**Page-level text extractions:**
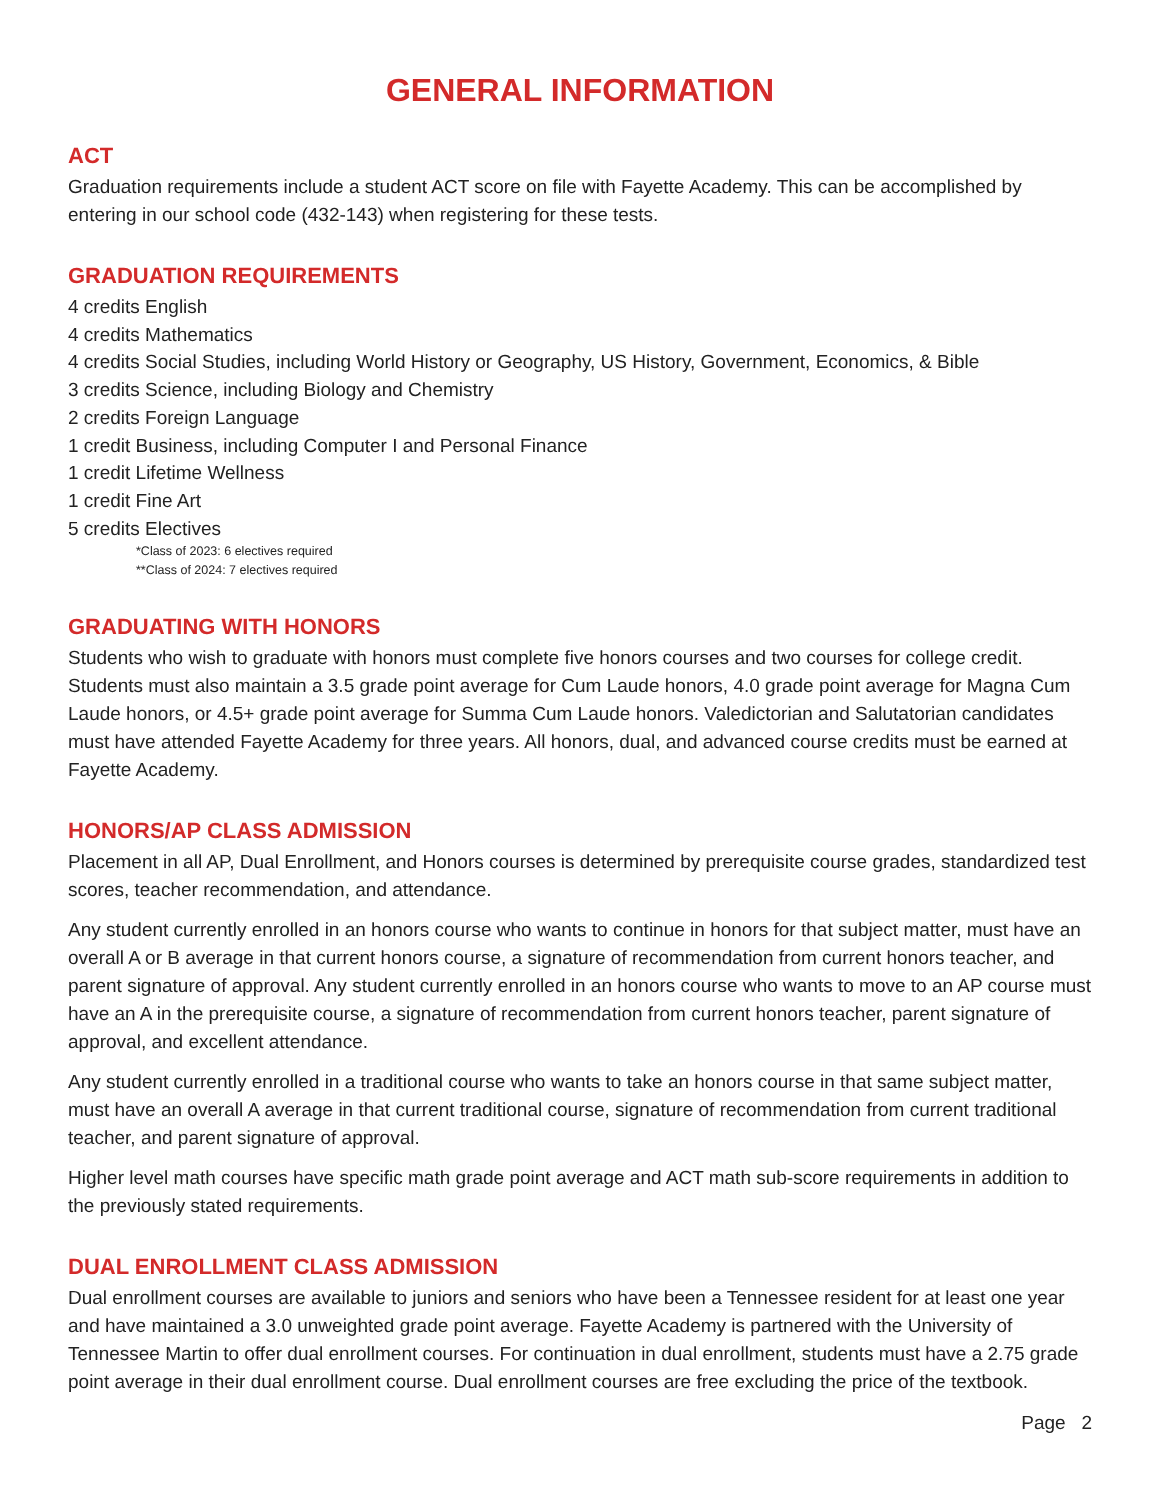GENERAL INFORMATION
ACT
Graduation requirements include a student ACT score on file with Fayette Academy. This can be accomplished by entering in our school code (432-143) when registering for these tests.
GRADUATION REQUIREMENTS
4 credits English
4 credits Mathematics
4 credits Social Studies, including World History or Geography, US History, Government, Economics, & Bible
3 credits Science, including Biology and Chemistry
2 credits Foreign Language
1 credit Business, including Computer I and Personal Finance
1 credit Lifetime Wellness
1 credit Fine Art
5 credits Electives
*Class of 2023: 6 electives required
**Class of 2024: 7 electives required
GRADUATING WITH HONORS
Students who wish to graduate with honors must complete five honors courses and two courses for college credit. Students must also maintain a 3.5 grade point average for Cum Laude honors, 4.0 grade point average for Magna Cum Laude honors, or 4.5+ grade point average for Summa Cum Laude honors. Valedictorian and Salutatorian candidates must have attended Fayette Academy for three years. All honors, dual, and advanced course credits must be earned at Fayette Academy.
HONORS/AP CLASS ADMISSION
Placement in all AP, Dual Enrollment, and Honors courses is determined by prerequisite course grades, standardized test scores, teacher recommendation, and attendance.
Any student currently enrolled in an honors course who wants to continue in honors for that subject matter, must have an overall A or B average in that current honors course, a signature of recommendation from current honors teacher, and parent signature of approval. Any student currently enrolled in an honors course who wants to move to an AP course must have an A in the prerequisite course, a signature of recommendation from current honors teacher, parent signature of approval, and excellent attendance.
Any student currently enrolled in a traditional course who wants to take an honors course in that same subject matter, must have an overall A average in that current traditional course, signature of recommendation from current traditional teacher, and parent signature of approval.
Higher level math courses have specific math grade point average and ACT math sub-score requirements in addition to the previously stated requirements.
DUAL ENROLLMENT CLASS ADMISSION
Dual enrollment courses are available to juniors and seniors who have been a Tennessee resident for at least one year and have maintained a 3.0 unweighted grade point average. Fayette Academy is partnered with the University of Tennessee Martin to offer dual enrollment courses. For continuation in dual enrollment, students must have a 2.75 grade point average in their dual enrollment course. Dual enrollment courses are free excluding the price of the textbook.
Page 2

**Your instructions:**
An exact copy of the lines above between the line holding "HONORS/AP CLASS ADMISSION" and the line holding "Placement in all", inclusive, is the whole answer.

**Reply to the task:**
HONORS/AP CLASS ADMISSION
Placement in all AP, Dual Enrollment, and Honors courses is determined by prerequisite course grades, standardized test scores, teacher recommendation, and attendance.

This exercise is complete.